“Pero el amor del Señor es eterno y siempre está con los que le temen; su justicia está con los hijos de sus hijos, con los que cumplen su pacto y se acuerdan de sus preceptos para ponerlos por obra” (Salmo 103: 17-18 NVI online)
¿Te hiciste esta pregunta alguna vez? ¿Qué estoy construyendo, una casa o un hogar? A veces centramos nuestros esfuerzos en poder brindar a nuestras familias «calidad de vida» y nos enfocamos en alcanzar construcciones seguras, casas amobladas y bonitamente decoradas. Un inmueble es un bien, una cosa. Pero un hogar es algo que va más allá de una mera residencia para la familia.
El hogar es una palabra de connotación más amplia y completa, porque construir un hogar significa tener claros principios, valores y normas que rigen nuestra identidad como familia, todo ello enmarcado en el principio del amor. Solo así, nuestras familias se convierten en nuestro lugar de refugio frente a las amenazas del mundo actual.
Elena de White expresó:
«Todo hogar cristiano debe tener reglas; y los padres deben, en sus palabras y su comportamiento mutuo, dar a los niños un precioso ejemplo vivo de lo que desean que lleguen a ser. Enseñad a los niños y jóvenes a ser fieles a Dios y a los buenos principios; enseñadles a respetar y obedecer la ley de Dios. Entonces esos principios regirán su vida y se cumplirán en sus relaciones con los demás».
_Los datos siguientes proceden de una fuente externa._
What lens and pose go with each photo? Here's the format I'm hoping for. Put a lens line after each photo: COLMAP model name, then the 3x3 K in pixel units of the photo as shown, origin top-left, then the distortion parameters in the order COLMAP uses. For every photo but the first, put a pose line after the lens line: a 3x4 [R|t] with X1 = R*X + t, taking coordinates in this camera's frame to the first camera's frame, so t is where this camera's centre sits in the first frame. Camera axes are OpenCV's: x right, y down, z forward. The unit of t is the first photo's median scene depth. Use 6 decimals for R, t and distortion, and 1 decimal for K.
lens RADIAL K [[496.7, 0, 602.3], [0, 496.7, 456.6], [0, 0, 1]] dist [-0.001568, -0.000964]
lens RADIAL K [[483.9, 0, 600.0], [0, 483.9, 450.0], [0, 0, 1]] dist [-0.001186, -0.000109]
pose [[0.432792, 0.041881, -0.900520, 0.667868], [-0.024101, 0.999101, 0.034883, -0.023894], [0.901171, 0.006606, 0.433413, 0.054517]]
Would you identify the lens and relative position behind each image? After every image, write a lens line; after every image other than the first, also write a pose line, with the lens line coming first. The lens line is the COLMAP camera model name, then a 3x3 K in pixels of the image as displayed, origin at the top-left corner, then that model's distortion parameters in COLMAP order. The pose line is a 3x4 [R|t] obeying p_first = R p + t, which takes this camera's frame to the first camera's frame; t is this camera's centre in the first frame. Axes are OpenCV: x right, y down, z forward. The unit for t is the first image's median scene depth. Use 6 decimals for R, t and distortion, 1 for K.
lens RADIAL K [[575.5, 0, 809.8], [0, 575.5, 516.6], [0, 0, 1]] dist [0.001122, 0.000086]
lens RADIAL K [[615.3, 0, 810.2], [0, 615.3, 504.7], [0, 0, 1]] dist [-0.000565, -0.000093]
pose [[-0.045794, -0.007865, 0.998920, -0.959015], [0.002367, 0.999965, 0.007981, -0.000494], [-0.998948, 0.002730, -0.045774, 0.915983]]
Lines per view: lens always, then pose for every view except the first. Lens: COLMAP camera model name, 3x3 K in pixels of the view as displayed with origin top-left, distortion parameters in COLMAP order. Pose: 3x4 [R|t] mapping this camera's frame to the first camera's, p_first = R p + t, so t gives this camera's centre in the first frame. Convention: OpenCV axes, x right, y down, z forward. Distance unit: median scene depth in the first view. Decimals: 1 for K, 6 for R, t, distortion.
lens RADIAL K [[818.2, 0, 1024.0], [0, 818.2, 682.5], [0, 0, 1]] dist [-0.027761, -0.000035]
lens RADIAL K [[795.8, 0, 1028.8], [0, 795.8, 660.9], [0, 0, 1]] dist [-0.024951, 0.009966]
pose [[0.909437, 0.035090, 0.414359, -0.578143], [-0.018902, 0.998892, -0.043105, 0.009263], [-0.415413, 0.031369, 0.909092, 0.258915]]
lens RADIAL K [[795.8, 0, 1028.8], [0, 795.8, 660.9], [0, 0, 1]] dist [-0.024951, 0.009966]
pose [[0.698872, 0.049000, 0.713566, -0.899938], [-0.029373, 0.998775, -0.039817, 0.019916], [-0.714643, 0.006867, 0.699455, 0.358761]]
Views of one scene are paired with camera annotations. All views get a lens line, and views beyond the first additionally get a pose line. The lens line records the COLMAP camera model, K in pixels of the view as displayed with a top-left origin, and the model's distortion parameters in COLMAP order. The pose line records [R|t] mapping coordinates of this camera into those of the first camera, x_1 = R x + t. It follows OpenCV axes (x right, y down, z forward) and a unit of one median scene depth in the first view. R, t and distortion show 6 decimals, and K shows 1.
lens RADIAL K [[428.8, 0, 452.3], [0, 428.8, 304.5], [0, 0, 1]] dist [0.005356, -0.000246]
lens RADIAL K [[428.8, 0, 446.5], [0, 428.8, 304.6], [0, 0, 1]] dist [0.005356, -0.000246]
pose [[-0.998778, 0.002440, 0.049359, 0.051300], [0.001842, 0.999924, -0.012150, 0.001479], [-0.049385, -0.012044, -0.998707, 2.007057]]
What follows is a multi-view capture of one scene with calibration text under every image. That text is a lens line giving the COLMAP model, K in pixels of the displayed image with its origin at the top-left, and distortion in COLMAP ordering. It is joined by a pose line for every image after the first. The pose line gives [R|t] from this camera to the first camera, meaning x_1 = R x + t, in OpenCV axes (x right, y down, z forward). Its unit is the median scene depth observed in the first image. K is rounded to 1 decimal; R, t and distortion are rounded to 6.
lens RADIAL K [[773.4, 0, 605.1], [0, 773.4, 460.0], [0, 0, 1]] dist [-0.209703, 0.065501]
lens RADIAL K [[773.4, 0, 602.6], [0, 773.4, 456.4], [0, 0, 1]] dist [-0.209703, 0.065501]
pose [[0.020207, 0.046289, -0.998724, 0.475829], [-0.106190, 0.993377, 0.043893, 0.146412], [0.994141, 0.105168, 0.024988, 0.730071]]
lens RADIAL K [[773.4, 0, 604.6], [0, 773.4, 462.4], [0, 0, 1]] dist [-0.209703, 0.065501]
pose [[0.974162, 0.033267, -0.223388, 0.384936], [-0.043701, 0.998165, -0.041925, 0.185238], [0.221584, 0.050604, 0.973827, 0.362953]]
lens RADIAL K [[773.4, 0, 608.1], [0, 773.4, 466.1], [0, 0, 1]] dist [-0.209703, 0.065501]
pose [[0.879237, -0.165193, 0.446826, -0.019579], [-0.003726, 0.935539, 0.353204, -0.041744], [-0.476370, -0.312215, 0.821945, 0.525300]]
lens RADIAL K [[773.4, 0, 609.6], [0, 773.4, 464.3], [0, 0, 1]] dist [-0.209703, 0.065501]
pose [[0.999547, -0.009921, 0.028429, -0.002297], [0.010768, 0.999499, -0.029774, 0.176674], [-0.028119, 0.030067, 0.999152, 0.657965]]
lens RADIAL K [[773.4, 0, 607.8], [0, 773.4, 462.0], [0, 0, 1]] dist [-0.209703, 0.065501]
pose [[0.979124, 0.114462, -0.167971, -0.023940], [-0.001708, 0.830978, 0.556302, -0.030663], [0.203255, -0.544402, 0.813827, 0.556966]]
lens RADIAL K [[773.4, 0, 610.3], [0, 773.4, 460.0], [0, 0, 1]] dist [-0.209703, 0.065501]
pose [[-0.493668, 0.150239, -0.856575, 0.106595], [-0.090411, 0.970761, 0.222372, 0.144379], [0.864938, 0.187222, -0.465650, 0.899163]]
Te invito a reflexionar acerca de esta pregunta: ¿A quién conociste primero, a tu pareja o a tu/s hijo/s? Es muy importante aprender primero a ser buenos esposos, y en consecuencia nos convertiremos en mejores padres, pues nuestros hijos aprenderán del ejemplo que reciben. Esto no funciona al revés. Lamentablemente, a menudo centramos nuestros esfuerzos en ser mejores padres, descuidando a nuestro cónyuge, quien en realidad es nuestro prójimo más próximo.
El hogar debe ser hecho de todo lo que la palabra implica. Va mucho más allá de las cosas materiales de una casa. Debe ser un pequeño cielo en la tierra, un lugar donde los afectos sean cultivados en vez de ser cuidadosamente reprimidos. Nuestra felicidad depende de que se cultive allí el amor, la simpatía y la verdadera cortesía mutua. El símbolo más dulce del cielo es un hogar presidido por el espíritu del Señor. Si se cumple la voluntad de Dios, los esposos se respetarán mutuamente, cultivarán el amor y desarrollarán la confianza.
¡Ánimo, construyamos hogares felices con Dios!